The Joint’s agricultural project, successful up until this year’s unfortunate weather, operates with the assistance of $1.3 million in grants from United States AID and an additional $150,000 from USA for Africa’s Live-Aid campaign.

LIMITS ON USE OF FUNDS

The bulk of JDC’s $55 million budget comes from United Jewish Appeal funds earmarked for “international concerns.” But because U.S. law limits American funding in “unfriendly” Marxist states like Ethiopia to “recovery” projects only, the JDC has been turning to Jewish communities in Denmark, Sweden and Canada for assistance in its development projects.

“We’re asking the Swedes and others to go to their big international development agencies and ask them to make funds available,” said Cooperstock. “The Danes approached their development officials and they were delighted to honor a Jewish request.”

The JDC’s International Development Fund is not the only American Jewish relief organization providing aid to developing countries. For instance, the Boston-based American Jewish World Service, founded in 1985, is meeting this week with international disaster specialists to discuss impending food shortages in Ethiopia.

According to the group’s president, Laurence Simon, the World Service has also been planning a response to direct requests from independent relief committees in the war-torn Ethiopian provinces of Tigre and Eritrea. They hope to apply the advanced Israeli grain storage techniques that they have introduced in Sri Lanka, Togo and the Philippines.

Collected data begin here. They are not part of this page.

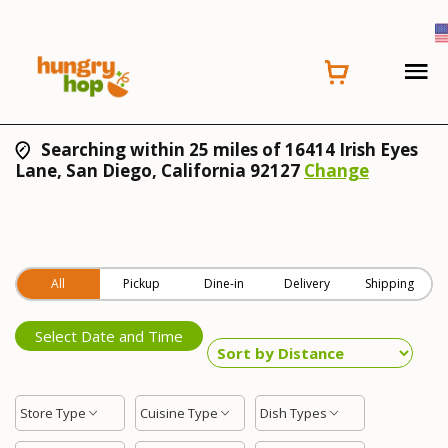
Searching within 25 miles of 16414 Irish Eyes
Lane, San Diego, California 92127
Change
All
Pickup
Dine-in
Delivery
Shipping
Select Date and Time
Store Type
Cuisine Type
Dish Types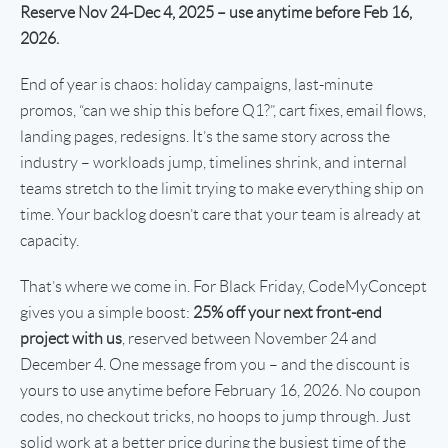
Reserve Nov 24-Dec 4, 2025 – use anytime before Feb 16,
2026.
End of year is chaos: holiday campaigns, last-minute
promos, “can we ship this before Q1?”, cart fixes, email flows,
landing pages, redesigns. It’s the same story across the
industry – workloads jump, timelines shrink, and internal
teams stretch to the limit trying to make everything ship on
time. Your backlog doesn’t care that your team is already at
capacity.
That’s where we come in. For Black Friday, CodeMyConcept
gives you a simple boost:
25% off your next front-end
project with us
, reserved between November 24 and
December 4. One message from you – and the discount is
yours to use anytime before February 16, 2026. No coupon
codes, no checkout tricks, no hoops to jump through. Just
solid work at a better price during the busiest time of the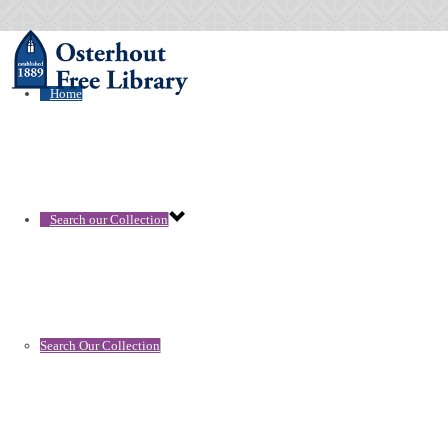
Home
Search our Collection
Search Our Collection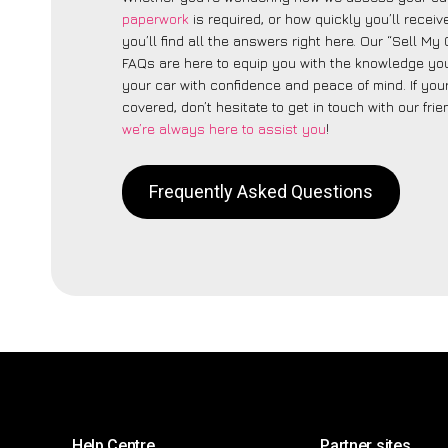
paperwork
is required, or how quickly you’ll recei
you’ll find all the answers right here. Our “Sell My
FAQs are here to equip you with the knowledge you
your car with confidence and peace of mind. If your
covered, don’t hesitate to get in touch with our fri
we’re always here to assist you
!
Frequently Asked Questions
Help Centre
Partner sites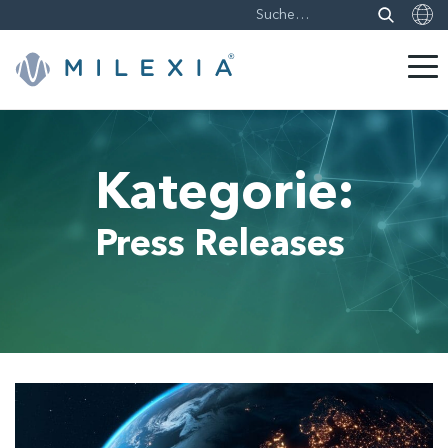
Weiter
zu
Inhalt
Kategorie:
Press Releases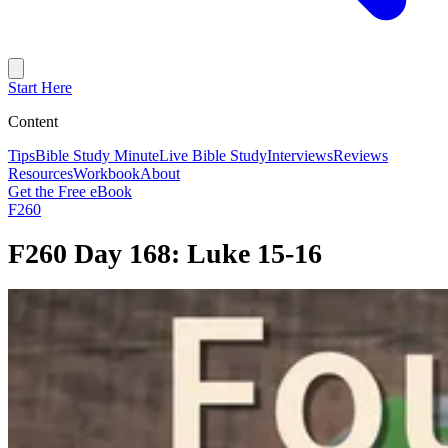
Start Here
Content
Tips
Bible Study Minute
Live Bible Study
Interviews
Reviews
Resources
Workbook
About
Get the Free eBook
F260
F260 Day 168: Luke 15-16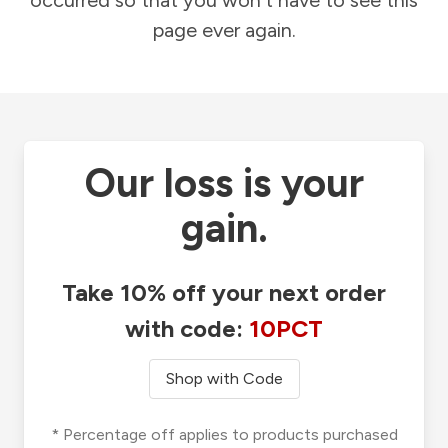
occurred so that you won't have to see this
page ever again.
Our loss is your
gain.
Take 10% off your next order
with code:
10PCT
Shop with Code
* Percentage off applies to products purchased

Cooperstock acknowledges the work of the AJWS. “There’s room for two flowers in the garden,” he said.

Still, Cooperstock is proud of the JDC’s standing in the international community. “The Ethiopian government has said we are an example of how an effective NGO (non-governmental organization) should work,” he said.

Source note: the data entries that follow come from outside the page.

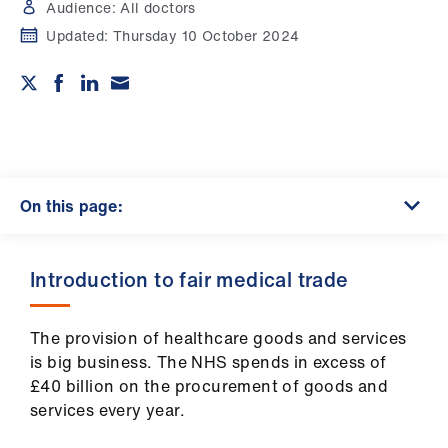
Campaigns
Audience:
All doctors
Updated:
Thursday 10 October 2024
et
elp
ign
n
On this page:
oin
us
Introduction to fair medical trade
Get
involved
The provision of healthcare goods and services
is big business. The NHS spends in excess of
et
£40 billion on the procurement of goods and
elp
services every year.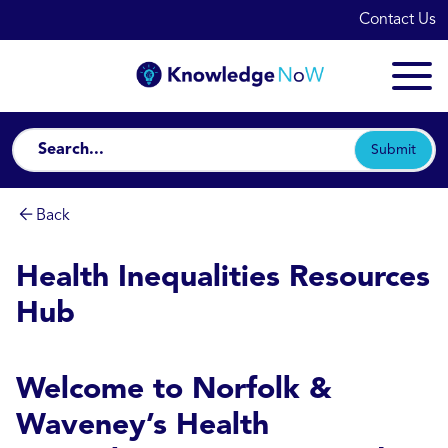
Contact Us
Submit
Back
Health Inequalities Resources
Hub
Welcome to Norfolk &
Waveney’s Health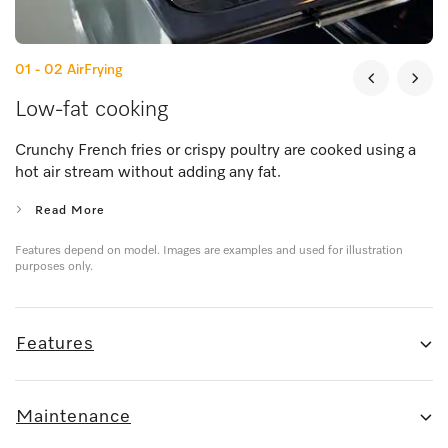
01 - 02
AirFrying
Low-fat cooking
Crunchy French fries or crispy poultry are cooked using a
hot air stream without adding any fat.
Read More
Features depend on model. Images are examples and used for illustration
purposes only.
Features
Maintenance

Cooperstock’s return to Africa next week will be undertaken with the Interfaith Hunger Appeal, a coalition that includes Catholic, Lutheran and other relief organizations.

He worries that the public will not respond to the current famine as it did in 1984, and he hopes publicity surrounding the interfaith mission will “raise the level of public awareness about the impact of hunger.”

“This time around the Ethiopian government has acknowledged and asked for assistance,” said Cooperstock. “I’m just afraid people will suffer from ‘donor fatigue,’ People won’t respond because it happened before.

“But the effects of this famine will be the same. Starvation, unrest, refugees. We want to show not just what hunger is, but what hunger causes.”